Per risolvere questo problema si utilizza una device-drivers table, ovvero una tabella che registra tutti i driver offerti dal sistema.
È possibile avere più device-drivers tables in un sistema. Tipicamente ne abbiamo almeno due: una che registra tutti i char-device drivers, e una che registra tutti i block-device drivers.
Per quanto riguarda i drivers relativi a strutture dati interne del kernel, come ad esempio i drivers delle dentry, o degli i-nodes, o dei superblocchi, non abbiamo delle tabelle separate in quanto abbiamo per ogni struttura dati un solo possibile driver, in quanto le operazioni contenute nel driver sono FS indpendent.
I drivers possono essere ereditati nel caso in cui creiamo un nuovo oggetto di I/O che si trova nello stesso file system del parent che è omogeneo al parent.
5.1 Major Numbers
Oltre all'utilizzo della device-drivers table, ad ogni driver si associa un unico identificativo, che prende il nome di major number.

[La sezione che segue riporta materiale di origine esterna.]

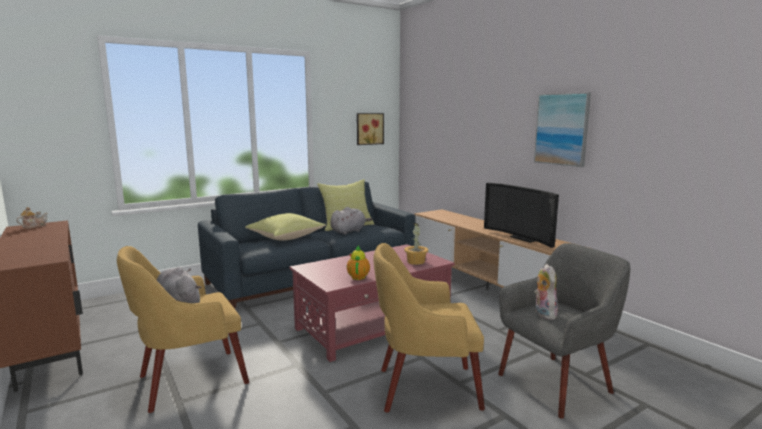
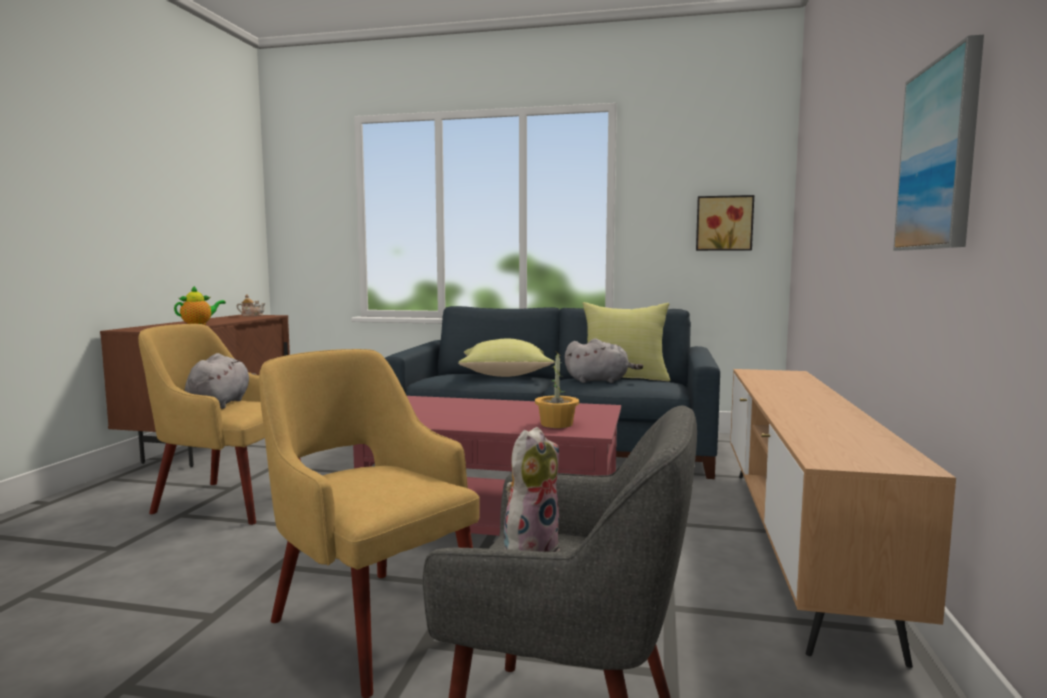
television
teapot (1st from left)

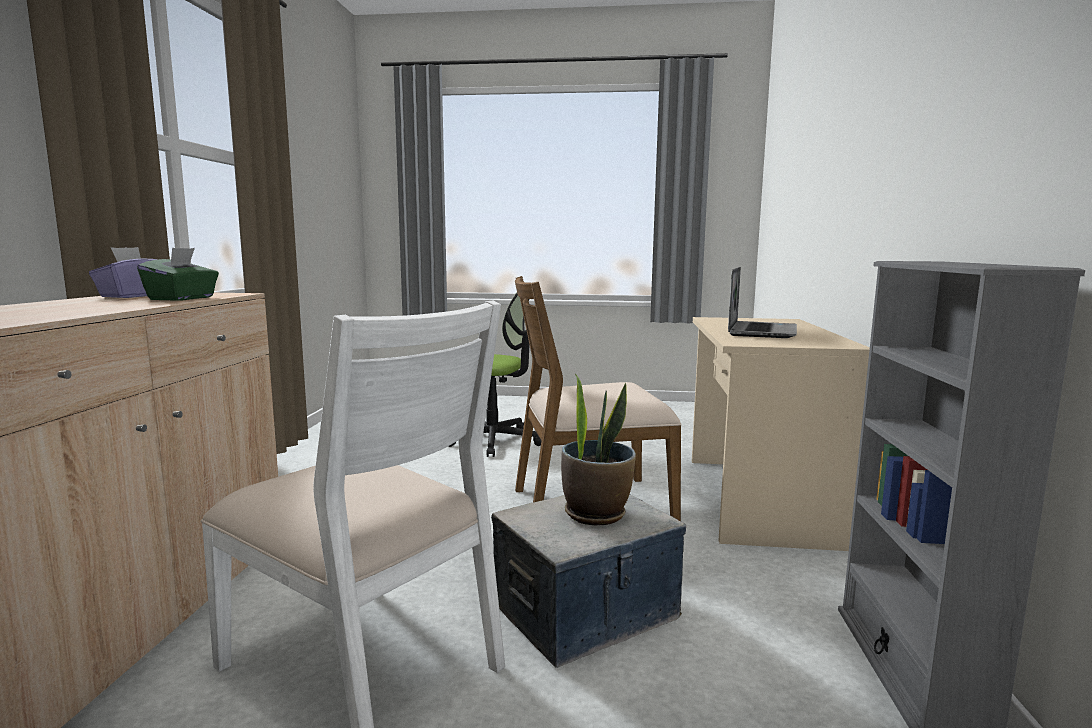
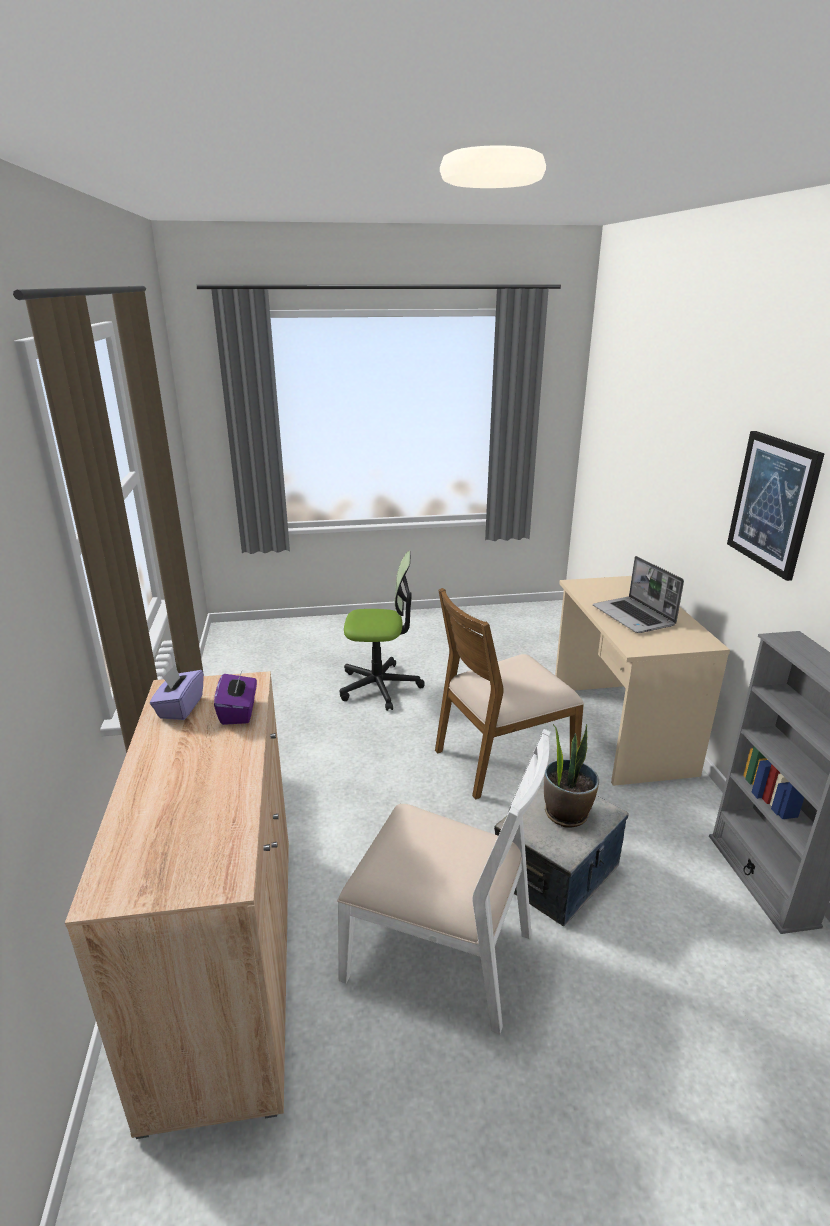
tissue box (purple) (2nd from left)
laptop
picture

Il major number all'interno di una architettura VFS è il codice numerico che associamo ad una specifica istanza di driver. L'indirizzo specifico del driver associato ad un major number viene ottenuto utilizzando la device-drivers table.
In modo dinamico è poi possibile modificare la struttura della device-drivers table, andando ad aggiungere o rimuovere drivers dal sistema.
5.2 Drivers a Istanza Multipla
Notiamo che i drivers devono essere progammati internamente per gestire eventuali situazioni di concorrenza.
Nel caso in cui ho due oggetti diversi di I/O che però vivono nello stesso file system e che sono omegenei, allora questi oggetti di I/O faranno riferimento allo stesso driver. Se ho due thread concorrenti che lavorano su questi oggetti, il driver deve quindi gestire questa situazione di concorrenza.
Possiamo anche avere situazioni in cui il driver è a istanza singola, e quindi non permette di essere utilizzato da più threads. Questa tipologia di drivers però non è scalabile, e quindi viene utilizzata solo nei casi in cui è strettamente necessasrio. Tipicamente i dati che i driver devono toccato sono identificati dall'oggetto di I/O che ha chiamato il driver. A tale fine viene utilizzato il concetto di minor number
5.3 Minor Numbers
Il minor number viene utilizzato dal driver per identificare oggetti di I/O omogenei tra loro. Tramite questo identificativo il driver è poi in grado di capire qual è la sessione di I/O con cui si sta lavorando, e da quella è in grado di scendere e processare i metadati del particolare oggetto con cui stiamo lavorando.
6 Oggetti di I/O
Il VFS di LINUX ci permette di gestire le seguenti tipologie di oggetti di I/O:
Directory
File
Char Device
Block Device
(named) Pipe
A seconda della tipologia di oggetto può essere facile capire il driver da utilizzare per gestire l'oggetto. In particolare per le directories, i files, e le (named) pipes, è molto semplice capire qual è la tipologia di driver da utilizzare.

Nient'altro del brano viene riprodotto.